Na Oferii z marszu, przy zmianie ekipy dostałem 4 oferty/  

Co do tych silikatów, to to jest pustak a nie bloczek silikatowy.    Najtańszy przykład wziąłeś dla potwierdzenia swoich słów. Nieładnie   :smile:  40zł za metr ściany, no może z 8ki - to sie zgodze. Wychodzi 80 zł. Chyba ze mieszkasz pod fabryka i akurat trafisz na czas kiedy w ogóle silikat jest dostepny.

Zapłaciłem 4.22zł brutto za pełny bloczek NP18 z transportem dwoma ciężarówkami i dalej 4 hds'ami.

----------


## Arturo72

> Na Oferii z marszu, przy zmianie ekipy dostałem 4 oferty/  
> 
> Co do tych silikatów, to to jest pustak a nie bloczek silikatowy.    Najtańszy przykład wziąłeś dla potwierdzenia swoich słów. Nieładnie   40zł za metr ściany, no może z 8ki - to sie zgodze. Wychodzi 80 zł. Chyba ze mieszkasz pod fabryka i akurat trafisz na czas kiedy w ogóle silikat jest dostepny.
> 
> Zapłaciłem 4.22zł brutto za pełny bloczek NP18 z transportem dwoma ciężarówkami i dalej 4 hds'ami.


Pełny bloczek jest tańszy niż z otworami. Skąd kupowałes ?
Z allegro ? Pytałeś się tam o cenę ? Bo ja kupiłem z allegro od gościa spod Kielc i właśnie w podobnej cenie jak obecnie z transportem bezpośrednio z Kluczy czyli z fabryki grupysilikaty.
Na Śląsku najtaniej silikat był w Wodzislawiu ale i tak znacznie drożej niż z allegro.

http://forum.muratordom.pl/showthrea...=1#post5090216
Na archiwum allegro można znaleźć tą aukcję   :wink:

----------


## pandzik

> Pełny bloczek jest tańszy niż z otworami. (..)

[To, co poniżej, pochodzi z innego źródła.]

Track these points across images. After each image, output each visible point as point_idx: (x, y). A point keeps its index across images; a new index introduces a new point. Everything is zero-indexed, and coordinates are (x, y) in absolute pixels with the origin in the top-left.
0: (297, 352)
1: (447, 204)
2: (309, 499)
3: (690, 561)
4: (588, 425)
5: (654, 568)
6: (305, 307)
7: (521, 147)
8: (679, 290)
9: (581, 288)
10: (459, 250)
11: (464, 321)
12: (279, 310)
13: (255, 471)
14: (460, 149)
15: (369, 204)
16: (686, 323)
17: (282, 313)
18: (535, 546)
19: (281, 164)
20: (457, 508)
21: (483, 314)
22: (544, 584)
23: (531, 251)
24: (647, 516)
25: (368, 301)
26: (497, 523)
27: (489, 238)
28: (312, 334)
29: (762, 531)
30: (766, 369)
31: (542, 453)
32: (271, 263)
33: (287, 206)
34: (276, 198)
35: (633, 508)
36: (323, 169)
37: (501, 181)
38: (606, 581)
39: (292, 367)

Aha. Dobrze. Na tym skończmy.

Dodałbym jeszcze, że jego transport też jest tańszy bo jest cięższy.

----------


## Arturo72

> Aha. Dobrze. Na tym skończmy.
> 
> Dodałbym jeszcze, że jego transport też jest tańszy bo jest cięższy.

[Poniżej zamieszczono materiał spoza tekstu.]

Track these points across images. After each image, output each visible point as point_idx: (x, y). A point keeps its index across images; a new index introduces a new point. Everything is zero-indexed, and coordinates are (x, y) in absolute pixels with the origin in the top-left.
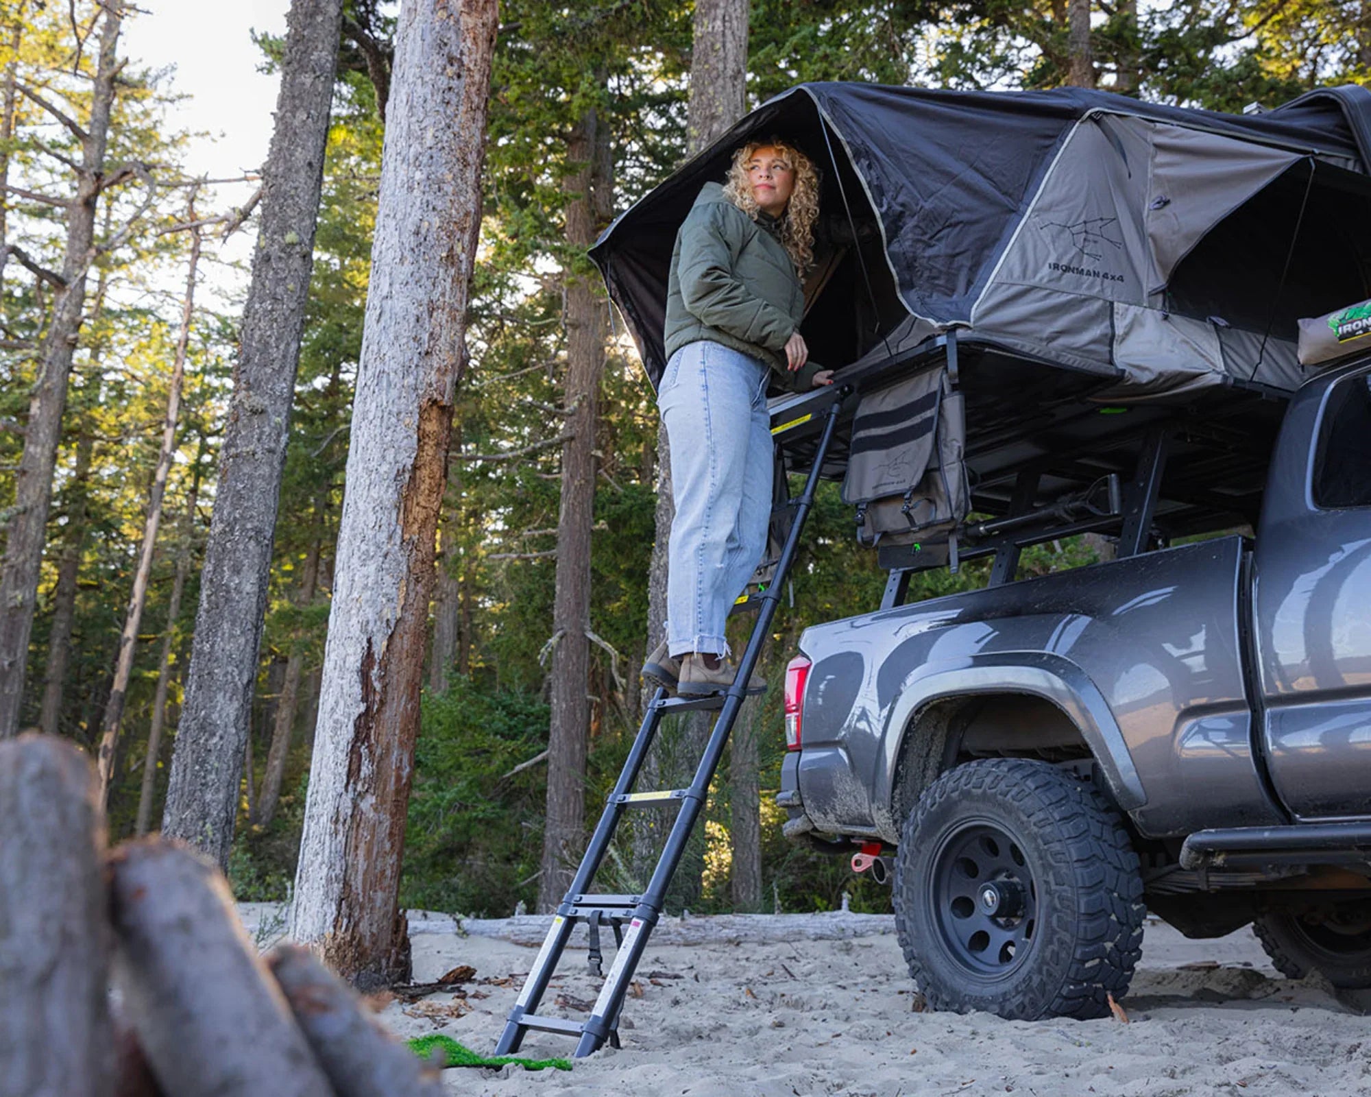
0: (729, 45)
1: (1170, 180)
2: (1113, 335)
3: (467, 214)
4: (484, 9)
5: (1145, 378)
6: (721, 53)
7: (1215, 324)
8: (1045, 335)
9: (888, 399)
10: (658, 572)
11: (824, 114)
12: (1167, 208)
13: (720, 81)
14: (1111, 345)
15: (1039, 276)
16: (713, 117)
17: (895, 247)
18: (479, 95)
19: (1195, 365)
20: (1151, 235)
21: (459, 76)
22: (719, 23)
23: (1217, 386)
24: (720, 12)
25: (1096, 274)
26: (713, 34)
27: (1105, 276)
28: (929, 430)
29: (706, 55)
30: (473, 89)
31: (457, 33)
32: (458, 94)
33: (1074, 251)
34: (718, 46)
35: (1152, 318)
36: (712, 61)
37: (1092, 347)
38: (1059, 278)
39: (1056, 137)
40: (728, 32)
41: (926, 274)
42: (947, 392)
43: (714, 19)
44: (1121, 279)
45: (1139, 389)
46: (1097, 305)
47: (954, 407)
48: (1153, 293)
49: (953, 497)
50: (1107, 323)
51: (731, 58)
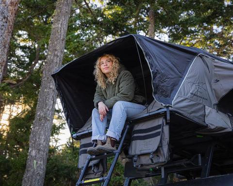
0: (62, 31)
1: (219, 75)
2: (205, 114)
3: (4, 61)
4: (15, 5)
5: (213, 127)
6: (60, 33)
7: (228, 115)
8: (189, 112)
9: (144, 126)
10: (26, 179)
11: (138, 43)
12: (218, 83)
13: (59, 41)
14: (204, 117)
15: (188, 96)
16: (56, 50)
17: (154, 82)
18: (11, 29)
19: (224, 126)
20: (214, 89)
21: (6, 22)
22: (60, 25)
23: (230, 132)
24: (60, 22)
25: (201, 97)
26: (58, 28)
27: (203, 98)
28: (159, 135)
29: (55, 33)
30: (10, 27)
31: (7, 10)
32: (5, 27)
33: (196, 90)
34: (59, 31)
35: (214, 111)
36: (57, 35)
37: (200, 117)
38: (193, 97)
39: (191, 59)
40: (62, 28)
41: (161, 90)
42: (164, 124)
43: (59, 24)
44: (207, 99)
45: (211, 130)
46: (201, 106)
47: (166, 129)
48: (214, 105)
49: (165, 155)
50: (204, 111)
51: (62, 35)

Jeśli kupowałes na pobliskim składzie budowlanym to koszt transportu praktycznie podwójny bo z fabryki na skład i ze składu do Ciebie. To też robi cenę.
I jak z tym allegro ?

----------


## Pod

Kilkadziesiąt ofert z oferii ... heh dobre żarty. Tak było kilka lat temu. Jak sie zglosi jedna dwie ekipy to bedzie wszystko. To bedą przypadkowi ludzie zaczynajacy przygodę bo normlane ekipy nie maja czasu chodzić po oferiach a terminy maja na 2019.

----------


## pandzik

Ale co z allegro...qfa facet. Miesiac temu byly ze 3 firmy. Wiekszosc nie obsługiwała Śląska. 
Znalazlem goscia na OlX za troszke mniejsza cene ale musisz ODEBRAC 55 ton silikatow na budowie. Nie kazdy tak moze budowac. Materialu nie. Sytuacja jest dynamiczna. Miesiac temu nie bylo nigdzie Porothermu i welny. Silikatow dalej jak na lekarswto. Musze sie rozgladac nad materialem na pietro.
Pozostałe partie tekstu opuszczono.